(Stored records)
..............................
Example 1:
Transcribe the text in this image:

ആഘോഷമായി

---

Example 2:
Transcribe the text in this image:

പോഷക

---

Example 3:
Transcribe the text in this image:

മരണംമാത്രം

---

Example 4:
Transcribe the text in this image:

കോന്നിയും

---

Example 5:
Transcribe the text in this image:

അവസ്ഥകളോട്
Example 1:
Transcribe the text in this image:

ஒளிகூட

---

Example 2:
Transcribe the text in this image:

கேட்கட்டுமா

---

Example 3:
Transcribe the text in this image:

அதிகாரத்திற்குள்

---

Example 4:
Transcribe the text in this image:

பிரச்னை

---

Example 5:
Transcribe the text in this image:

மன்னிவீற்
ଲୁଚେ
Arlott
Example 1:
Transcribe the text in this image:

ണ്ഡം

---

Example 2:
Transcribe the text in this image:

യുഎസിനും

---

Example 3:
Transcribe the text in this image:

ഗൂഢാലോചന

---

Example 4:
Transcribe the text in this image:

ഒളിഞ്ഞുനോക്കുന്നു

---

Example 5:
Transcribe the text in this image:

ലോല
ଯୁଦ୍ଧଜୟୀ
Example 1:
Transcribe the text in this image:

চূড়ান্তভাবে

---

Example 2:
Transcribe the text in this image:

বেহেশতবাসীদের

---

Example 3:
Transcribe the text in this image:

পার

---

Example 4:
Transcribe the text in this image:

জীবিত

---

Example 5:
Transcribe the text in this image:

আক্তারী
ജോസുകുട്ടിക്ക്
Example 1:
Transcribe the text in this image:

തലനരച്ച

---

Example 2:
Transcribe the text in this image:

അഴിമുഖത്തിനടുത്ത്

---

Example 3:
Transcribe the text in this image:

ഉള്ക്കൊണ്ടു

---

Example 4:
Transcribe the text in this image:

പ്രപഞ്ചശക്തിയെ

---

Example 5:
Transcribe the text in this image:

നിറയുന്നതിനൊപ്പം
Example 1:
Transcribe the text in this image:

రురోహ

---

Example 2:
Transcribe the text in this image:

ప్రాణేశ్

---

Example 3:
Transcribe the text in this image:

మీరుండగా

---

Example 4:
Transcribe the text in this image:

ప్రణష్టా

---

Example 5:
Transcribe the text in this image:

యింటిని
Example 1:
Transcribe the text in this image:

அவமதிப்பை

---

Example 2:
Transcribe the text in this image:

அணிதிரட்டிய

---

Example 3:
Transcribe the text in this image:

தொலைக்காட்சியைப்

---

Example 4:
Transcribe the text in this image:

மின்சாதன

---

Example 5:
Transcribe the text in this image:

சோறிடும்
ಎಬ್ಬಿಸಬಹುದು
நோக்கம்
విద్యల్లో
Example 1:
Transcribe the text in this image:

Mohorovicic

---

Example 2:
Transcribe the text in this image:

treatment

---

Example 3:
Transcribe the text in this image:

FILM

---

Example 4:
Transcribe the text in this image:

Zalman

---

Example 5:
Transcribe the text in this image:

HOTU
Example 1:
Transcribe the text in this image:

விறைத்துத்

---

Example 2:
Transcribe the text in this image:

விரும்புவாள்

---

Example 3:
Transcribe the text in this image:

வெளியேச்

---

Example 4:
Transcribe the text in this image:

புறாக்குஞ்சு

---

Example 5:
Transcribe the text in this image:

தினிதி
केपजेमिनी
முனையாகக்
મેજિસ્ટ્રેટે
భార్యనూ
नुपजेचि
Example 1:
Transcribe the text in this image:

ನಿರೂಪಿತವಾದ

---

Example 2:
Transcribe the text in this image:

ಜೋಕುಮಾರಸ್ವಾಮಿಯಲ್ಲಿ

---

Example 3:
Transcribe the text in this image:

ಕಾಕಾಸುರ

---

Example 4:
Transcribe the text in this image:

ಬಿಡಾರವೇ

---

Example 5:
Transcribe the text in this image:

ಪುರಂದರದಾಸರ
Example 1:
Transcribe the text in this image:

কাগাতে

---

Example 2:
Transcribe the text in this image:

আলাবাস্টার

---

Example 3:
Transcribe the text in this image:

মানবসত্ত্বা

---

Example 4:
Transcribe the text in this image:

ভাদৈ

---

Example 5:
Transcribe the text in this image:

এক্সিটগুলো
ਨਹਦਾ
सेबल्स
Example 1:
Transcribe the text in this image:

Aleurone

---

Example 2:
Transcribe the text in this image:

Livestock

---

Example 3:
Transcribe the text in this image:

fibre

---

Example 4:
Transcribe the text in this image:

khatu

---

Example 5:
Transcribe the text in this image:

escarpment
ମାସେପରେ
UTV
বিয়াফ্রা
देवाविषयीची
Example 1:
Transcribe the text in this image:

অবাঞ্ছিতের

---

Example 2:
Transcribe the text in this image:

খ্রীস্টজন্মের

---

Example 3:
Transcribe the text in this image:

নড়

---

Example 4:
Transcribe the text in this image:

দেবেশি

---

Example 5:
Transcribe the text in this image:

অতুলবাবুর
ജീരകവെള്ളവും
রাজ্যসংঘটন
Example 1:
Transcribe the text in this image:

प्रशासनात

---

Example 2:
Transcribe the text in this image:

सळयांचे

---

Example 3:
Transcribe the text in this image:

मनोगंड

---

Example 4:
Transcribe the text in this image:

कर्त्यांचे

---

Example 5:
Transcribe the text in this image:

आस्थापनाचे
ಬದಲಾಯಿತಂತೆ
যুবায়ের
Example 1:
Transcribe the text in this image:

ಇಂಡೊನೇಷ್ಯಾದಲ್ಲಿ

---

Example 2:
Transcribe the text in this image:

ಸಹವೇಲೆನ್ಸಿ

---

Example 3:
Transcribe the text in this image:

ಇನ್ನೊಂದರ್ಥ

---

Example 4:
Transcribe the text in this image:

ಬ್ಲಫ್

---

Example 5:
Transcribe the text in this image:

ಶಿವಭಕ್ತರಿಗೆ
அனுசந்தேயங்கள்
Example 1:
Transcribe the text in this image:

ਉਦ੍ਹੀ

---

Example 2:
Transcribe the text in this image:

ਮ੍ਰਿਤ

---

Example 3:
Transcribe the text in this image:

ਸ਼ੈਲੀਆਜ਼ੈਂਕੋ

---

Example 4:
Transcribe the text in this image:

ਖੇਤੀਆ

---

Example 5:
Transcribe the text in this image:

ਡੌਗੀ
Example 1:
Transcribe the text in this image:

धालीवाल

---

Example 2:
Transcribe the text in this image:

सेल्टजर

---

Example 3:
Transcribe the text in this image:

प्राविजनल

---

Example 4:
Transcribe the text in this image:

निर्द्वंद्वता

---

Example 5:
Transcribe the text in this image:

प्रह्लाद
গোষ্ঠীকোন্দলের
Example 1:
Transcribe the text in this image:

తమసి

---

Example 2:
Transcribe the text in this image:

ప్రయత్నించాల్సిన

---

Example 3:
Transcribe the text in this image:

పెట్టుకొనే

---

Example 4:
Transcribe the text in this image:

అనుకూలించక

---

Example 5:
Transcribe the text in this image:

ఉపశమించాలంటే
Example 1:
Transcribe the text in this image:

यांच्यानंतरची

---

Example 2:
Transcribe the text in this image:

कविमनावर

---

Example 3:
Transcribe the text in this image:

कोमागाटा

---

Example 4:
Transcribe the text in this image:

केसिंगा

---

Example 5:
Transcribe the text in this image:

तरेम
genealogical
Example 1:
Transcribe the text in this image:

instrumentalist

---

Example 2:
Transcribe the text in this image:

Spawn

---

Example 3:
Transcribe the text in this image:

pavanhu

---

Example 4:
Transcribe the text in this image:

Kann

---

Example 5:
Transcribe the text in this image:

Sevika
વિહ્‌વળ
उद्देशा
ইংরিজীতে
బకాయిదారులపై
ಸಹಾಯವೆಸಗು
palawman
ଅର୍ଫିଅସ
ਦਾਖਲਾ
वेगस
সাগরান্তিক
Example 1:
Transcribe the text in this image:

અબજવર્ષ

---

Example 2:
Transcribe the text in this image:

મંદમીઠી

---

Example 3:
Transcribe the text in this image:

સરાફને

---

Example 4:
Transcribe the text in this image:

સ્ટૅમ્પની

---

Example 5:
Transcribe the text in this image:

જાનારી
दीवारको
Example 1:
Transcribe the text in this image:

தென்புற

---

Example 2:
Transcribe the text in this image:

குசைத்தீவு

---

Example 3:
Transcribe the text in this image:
..............................
# Task prompt:
Convert everything from the start of the data down to the line containing "கேட்கட்டுமா" into a two-column CSV with the headers instruction and transcription. Give one row per answer, putting each field in quotation marks and replacing line breaks with spaces.

# Written solution:
instruction,transcription
"Example 1: Transcribe the text in this image:","ആഘോഷമായി"
"--- Example 2: Transcribe the text in this image:","പോഷക"
"--- Example 3: Transcribe the text in this image:","മരണംമാത്രം"
"--- Example 4: Transcribe the text in this image:","കോന്നിയും"
"--- Example 5: Transcribe the text in this image:","അവസ്ഥകളോട്"
"Example 1: Transcribe the text in this image:","ஒளிகூட"
"--- Example 2: Transcribe the text in this image:","கேட்கட்டுமா"